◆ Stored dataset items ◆
◆ ◆ ◆ ◆ ◆ ◆ ◆

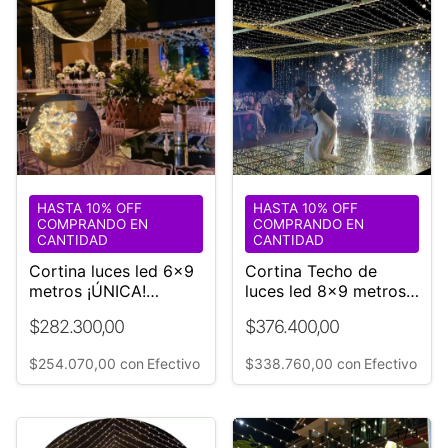
HASTA 10% OFF
HASTA 10% OFF
COMPRANDO EN
COMPRANDO EN
CANTIDAD
CANTIDAD
Cortina luces led 6x9
Cortina Techo de
metros ¡ÚNICA!
luces led 8x9 metros
Eventos
¡ÚNICA! Eventos
$282.300,00
$376.400,00
Bodas
$254.070,00
con
Efectivo
$338.760,00
con
Efectivo
1
/
3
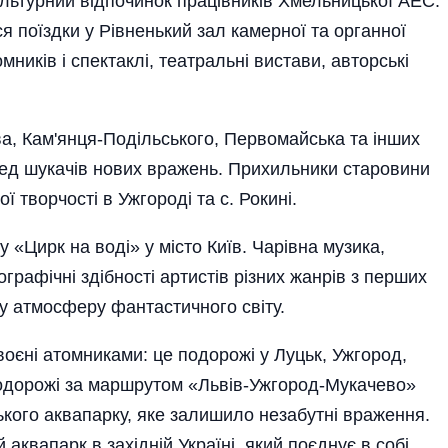
ультурний відпочинок працівників Хмельницької АЕС.
 поїздки у Рівненький зал камерної та органної
иків і спектаклі, театральні вистави, авторські
ва, Кам'янця-Подільського, Первомайська та інших
ред шукачів нових вражень. Прихильники старовини
 творчості в Ужгороді та с. Рокині.
 «Цирк на воді» у місто Київ. Чарівна музика,
ографічні здібності артистів різних жанрів з перших
у атмосферу фантастичного світу.
воєні атомниками: це подорожі у Луцьк, Ужгород,
подорожі за маршрутом «Львів-Ужгород-Мукачево»
ького аквапарку, яке залишило незабутні враження.
аквапарк в західній Україні, який поєднує в собі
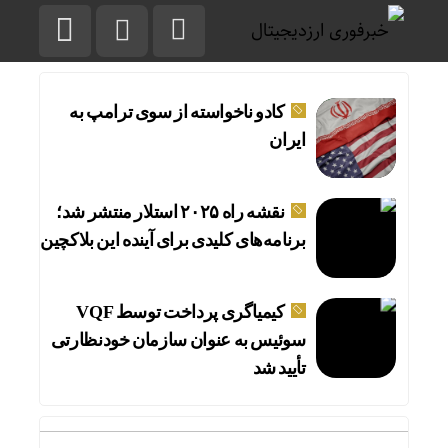
کادو ناخواسته از سوی ترامپ به
ایران
نقشه راه ۲۰۲۵ استلار منتشر شد؛
برنامه‌های کلیدی برای آینده این بلاکچین
کیمیاگری پرداخت توسط VQF
سوئیس به عنوان سازمان خودنظارتی
تأیید شد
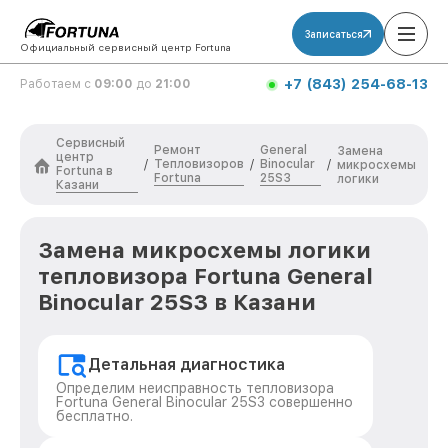
Записаться
Официальный сервисный центр Fortuna
+7 (843) 254-68-13
Работаем с
09:00
до
21:00
Сервисный
Ремонт
General
Замена
центр
Тепловизоров
Binocular
/
/
/
микросхемы
Fortuna в
Fortuna
25S3
логики
Казани
Замена микросхемы логики
тепловизора Fortuna General
Binocular 25S3 в Казани
Детальная диагностика
Определим неисправность тепловизора
Fortuna General Binocular 25S3 совершенно
бесплатно.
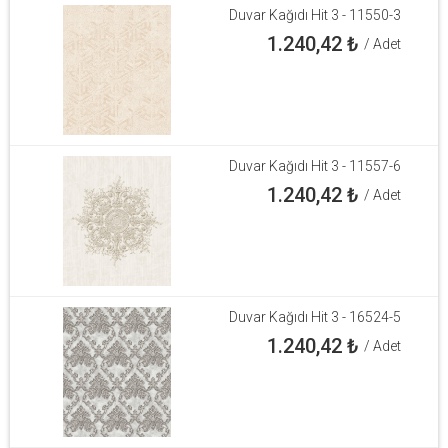
Duvar Kağıdı Hit 3 - 11550-3
1.240,42
₺
/ Adet
Duvar Kağıdı Hit 3 - 11557-6
1.240,42
₺
/ Adet
Duvar Kağıdı Hit 3 - 16524-5
1.240,42
₺
/ Adet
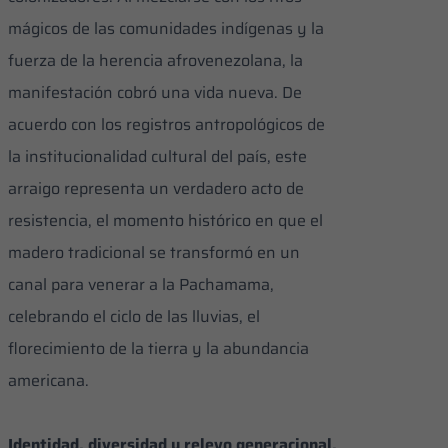
mágicos de las comunidades indígenas y la
fuerza de la herencia afrovenezolana, la
manifestación cobró una vida nueva. De
acuerdo con los registros antropológicos de
la institucionalidad cultural del país, este
arraigo representa un verdadero acto de
resistencia, el momento histórico en que el
madero tradicional se transformó en un
canal para venerar a la Pachamama,
celebrando el ciclo de las lluvias, el
florecimiento de la tierra y la abundancia
americana.
Identidad, diversidad y relevo generacional.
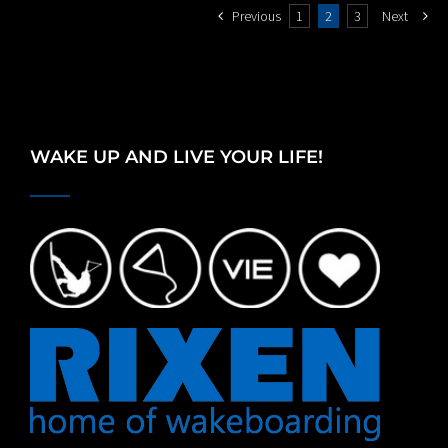
Previous
1
2
3
Next
WAKE UP AND LIVE YOUR LIFE!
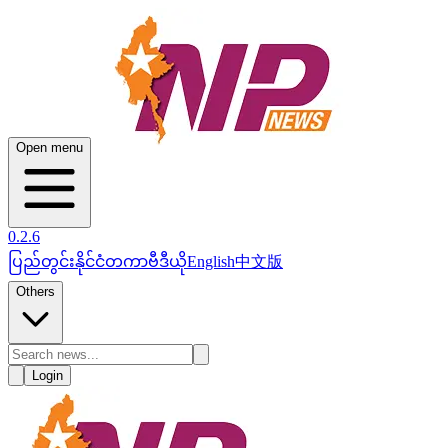
Open menu
0.2.6
ပြည်တွင်း
နိုင်ငံတကာ
ဗီဒီယို
English
中文版
Others
Login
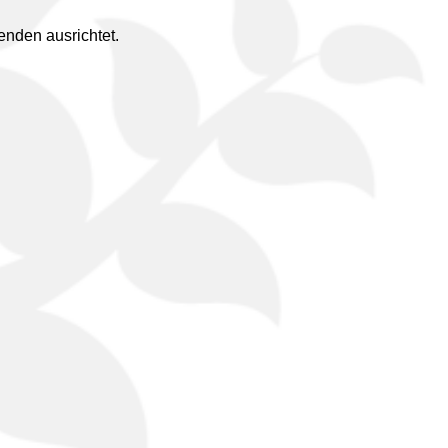
enden ausrichtet.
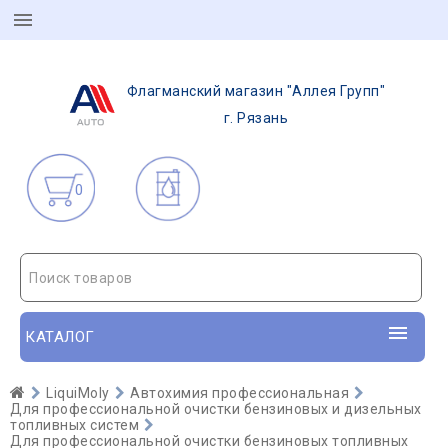
Флагманский магазин "Аллея Групп"
г. Рязань
0
Поиск товаров
КАТАЛОГ
LiquiMoly
Автохимия профессиональная
Для профессиональной очистки бензиновых и дизельных
топливных систем
Для профессиональной очистки бензиновых топливных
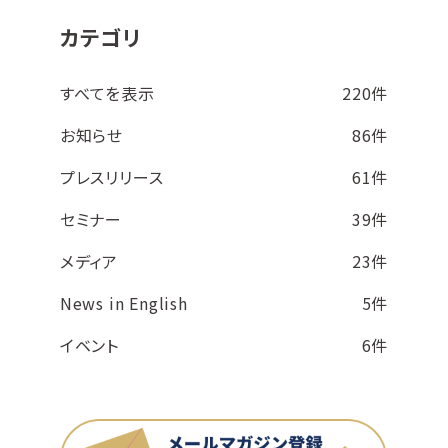
カテゴリ
すべてを表示
220件
お知らせ
86件
プレスリリース
61件
セミナー
39件
メディア
23件
News in English
5件
イベント
6件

◆ ◆ ◆ ◆ ◆ ◆ ◆

◆ The problem ◆
Write the records out once more, exactly as they appear, with no pictures.

◆ Result ◆
HASTA 10% OFF
HASTA 10% OFF
COMPRANDO EN
COMPRANDO EN
CANTIDAD
CANTIDAD
Cortina luces led 6x9
Cortina Techo de
metros ¡ÚNICA!
luces led 8x9 metros
Eventos
¡ÚNICA! Eventos
$282.300,00
$376.400,00
Bodas
$254.070,00
con
Efectivo
$338.760,00
con
Efectivo
1
/
3
ультурний відпочинок працівників Хмельницької АЕС.
 поїздки у Рівненький зал камерної та органної
иків і спектаклі, театральні вистави, авторські
ва, Кам'янця-Подільського, Первомайська та інших
ред шукачів нових вражень. Прихильники старовини
 творчості в Ужгороді та с. Рокині.
 «Цирк на воді» у місто Київ. Чарівна музика,
ографічні здібності артистів різних жанрів з перших
у атмосферу фантастичного світу.
воєні атомниками: це подорожі у Луцьк, Ужгород,
подорожі за маршрутом «Львів-Ужгород-Мукачево»
ького аквапарку, яке залишило незабутні враження.
аквапарк в західній Україні, який поєднує в собі
کادو ناخواسته از سوی ترامپ به
ایران
نقشه راه ۲۰۲۵ استلار منتشر شد؛
برنامه‌های کلیدی برای آینده این بلاکچین
کیمیاگری پرداخت توسط VQF
سوئیس به عنوان سازمان خودنظارتی
تأیید شد
Записаться
Официальный сервисный центр Fortuna
+7 (843) 254-68-13
Работаем с
09:00
до
21:00
Сервисный
Ремонт
General
Замена
центр
Тепловизоров
Binocular
/
/
/
микросхемы
Fortuna в
Fortuna
25S3
логики
Казани
Замена микросхемы логики
тепловизора Fortuna General
Binocular 25S3 в Казани
Детальная диагностика
Определим неисправность тепловизора
Fortuna General Binocular 25S3 совершенно
бесплатно.
Duvar Kağıdı Hit 3 - 11550-3
1.240,42
₺
/ Adet
Duvar Kağıdı Hit 3 - 11557-6
1.240,42
₺
/ Adet
Duvar Kağıdı Hit 3 - 16524-5
1.240,42
₺
/ Adet
mágicos de las comunidades indígenas y la
fuerza de la herencia afrovenezolana, la
manifestación cobró una vida nueva. De
acuerdo con los registros antropológicos de
la institucionalidad cultural del país, este
arraigo representa un verdadero acto de
resistencia, el momento histórico en que el
madero tradicional se transformó en un
canal para venerar a la Pachamama,
celebrando el ciclo de las lluvias, el
florecimiento de la tierra y la abundancia
americana.
Identidad, diversidad y relevo generacional.
Previous
1
2
3
Next
WAKE UP AND LIVE YOUR LIFE!
Open menu
0.2.6
ပြည်တွင်း
နိုင်ငံတကာ
ဗီဒီယို
English
中文版
Others
Login
enden ausrichtet.
Флагманский магазин "Аллея Групп"
г. Рязань
0
Поиск товаров
КАТАЛОГ
LiquiMoly
Автохимия профессиональная
Для профессиональной очистки бензиновых и дизельных
топливных систем
Для профессиональной очистки бензиновых топливных
カテゴリ
すべてを表示
220件
お知らせ
86件
プレスリリース
61件
セミナー
39件
メディア
23件
News in English
5件
イベント
6件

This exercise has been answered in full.